Gold prices jumped on Friday, January 19, buoyed by a weaker dollar amid worries about a possible U.S. government shutdown, but the metal was still on track for its first weekly drop in six weeks.
Spot gold was up 0.4 percent at $1,332 an ounce by 0659 GMT. On Thursday, it touched its weakest level since Jan. 12 at $1,323.70, having fallen from recent four-month highs.
Spot gold has declined 0.5 percent so far this week, its worst week since early December. U.S. gold futures were up 0.4 percent at $1,332.
The U.S. dollar fell amid worries over a possible U.S. government shutdown.
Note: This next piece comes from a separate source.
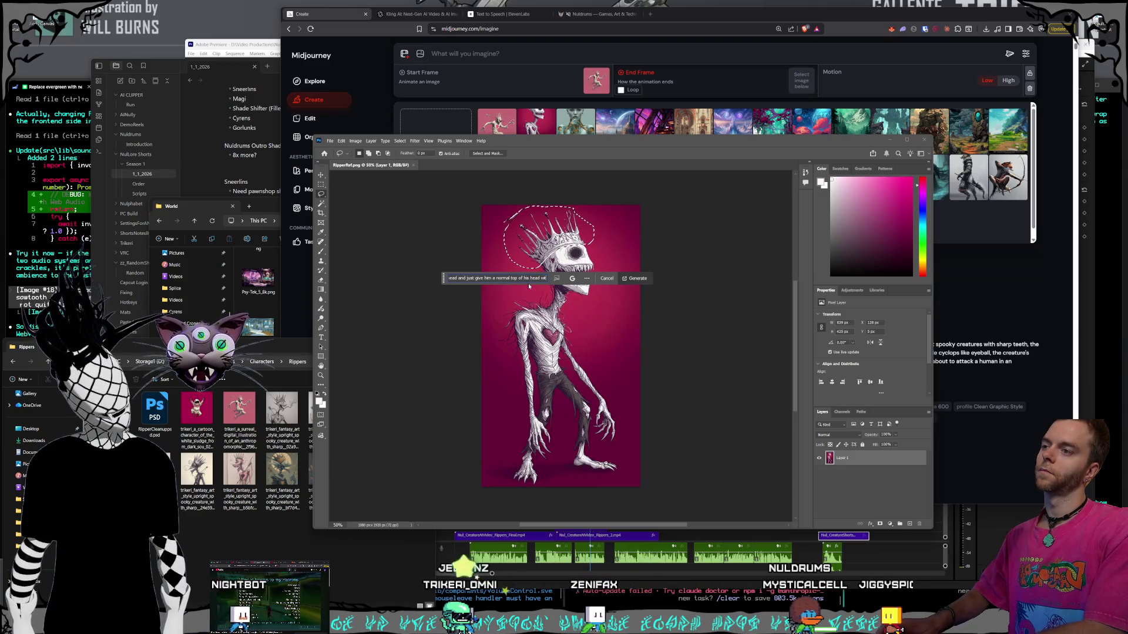
type("h no hair")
The dollar index was down 0.1 percent at 90.406 on Friday.
“The fundamentals remain the same with the large trading range remaining intact at $1,200 to $1,400, with no major change in global political tensions or rate hike outlook,” To said.
Spot gold is still targeting $1,311 per ounce, as suggested by a small double-top and a Fibonacci retracement analysis, according to Reuters technical analyst Wang Tao.
The recent pull-back from over four-month highs has likely tested speculative longs and should be viewed as a healthy retracement before the metal makes a further test toward $1,350, MKS PAMP Group trader Sam Laughlin said.
Meanwhile, holdings of SPDR Gold Trust , the world’s largest gold-backed exchange-traded fund, rose 1.42 percent to 840.76 tonnes on Thursday from Wednesday.
Among other precious metals, silver advanced 0.5 percent to $17.01 per ounce. Platinum climbed 0.1 percent to $1,001.74, while palladium gained 0.8 percent to $1,107.